Monday 26 November 2007

Drama on the radio and an episode of 'Lost' in a small hotel.



I spent the week-end in Norwich on a radio writing course with Jonathan Myerson. Much was learnt about the nature of plots, dialogue, icebergs where the huge back story below the water supports the small but perfect play above the surface, nesting by actors (small nervous ticks that get them settled into dialogue….Ahhh…Well… Mmmm etc). In the end the listener craves a story and not just an experience but hopefully a good story can give you both.
I stayed in an old hotel in the city centre near the cathedral and kept getting lost. It had a Tardis element to it, being deceptively bigger than its exterior would suggest. As I followed the number signs looking for my room I seemed to go down to go up and left to go right. I felt I was gradually becoming a character in an Escher drawing wandering endlessly in a confined space; doomed to travel up and down staircases but never to arrive. Once I found my room I tried various routes to the outside world. One led me to a door marked Quiet Exam in Progress..did that mean “Do not come through” or did that mean “Come through but be quiet”. It had taken me several staircases and long corridors to find this door which seemed to offer the prospect of escape. Do I follow my trail of hotel shortbread biscuit crumbs back from whence I came or go through the door? I peeked through the small port-hole window in the door, several people had their heads bent over tables scribbling furiously.
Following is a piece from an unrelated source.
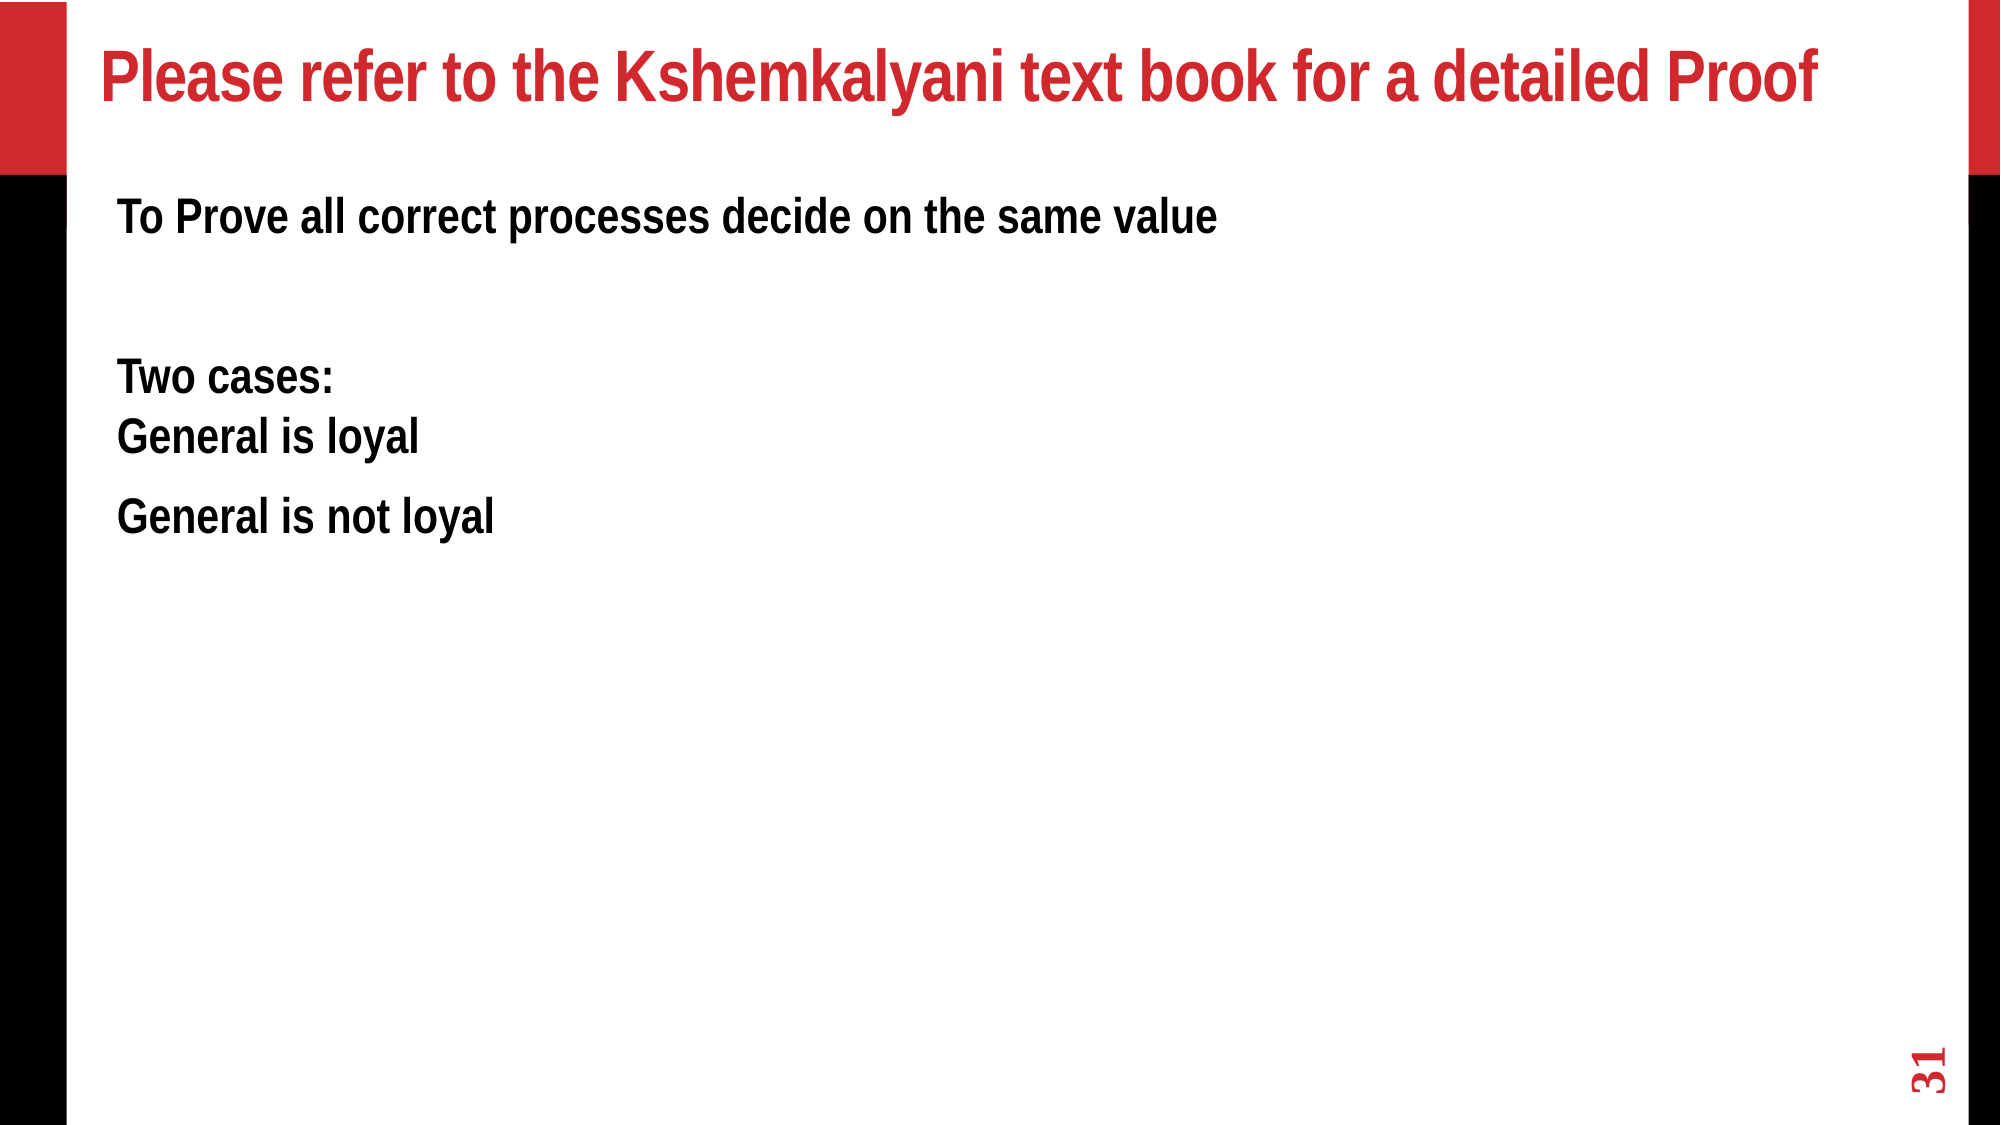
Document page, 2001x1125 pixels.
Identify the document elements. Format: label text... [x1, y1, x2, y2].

slide_number 31 [1899, 996, 1950, 1113]
list To Prove all correct processes decide on the same value Two cases: General is loyal General is not loyal [99, 174, 1934, 1005]
title Please refer to the Kshemkalyani text book for a detailed Proof [83, 25, 1950, 125]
I used to hate that feeling standing outside an exam room waiting to go in. Pens and pencils clutched to my fast beating heart. I still have the odd nightmare when I find myself outside an exam room having done no revision and having no idea what the exam is. Of course such anxiety dreams are common but are they particularly English or only amongst those exposed to a particular educational system? Exams serve as the metaphor for fear and anxiety. An exam dream is the subtext for falling short, failing, not being good enough what do those people dream of who have never taken an exam. Probably such people have far more pressing and real fears; death, famine, war and pestilence…exams don’t make the grade as a horseman of the personal apocalypse.

So to return to my Escher experience…. I peer through the window and a man looks up and catches my eye. He gives me a look as if he too feels he is trapped in an Escher drawing with no way out. I turn round and retrace my steps; up, down, round, back, left, right and haven’t I been here before?

I see a sign in the foyer that announces that the Institute of Marketing is holding exams in the Oak Room. Marketing, now there is a stairway not to heaven but to hell.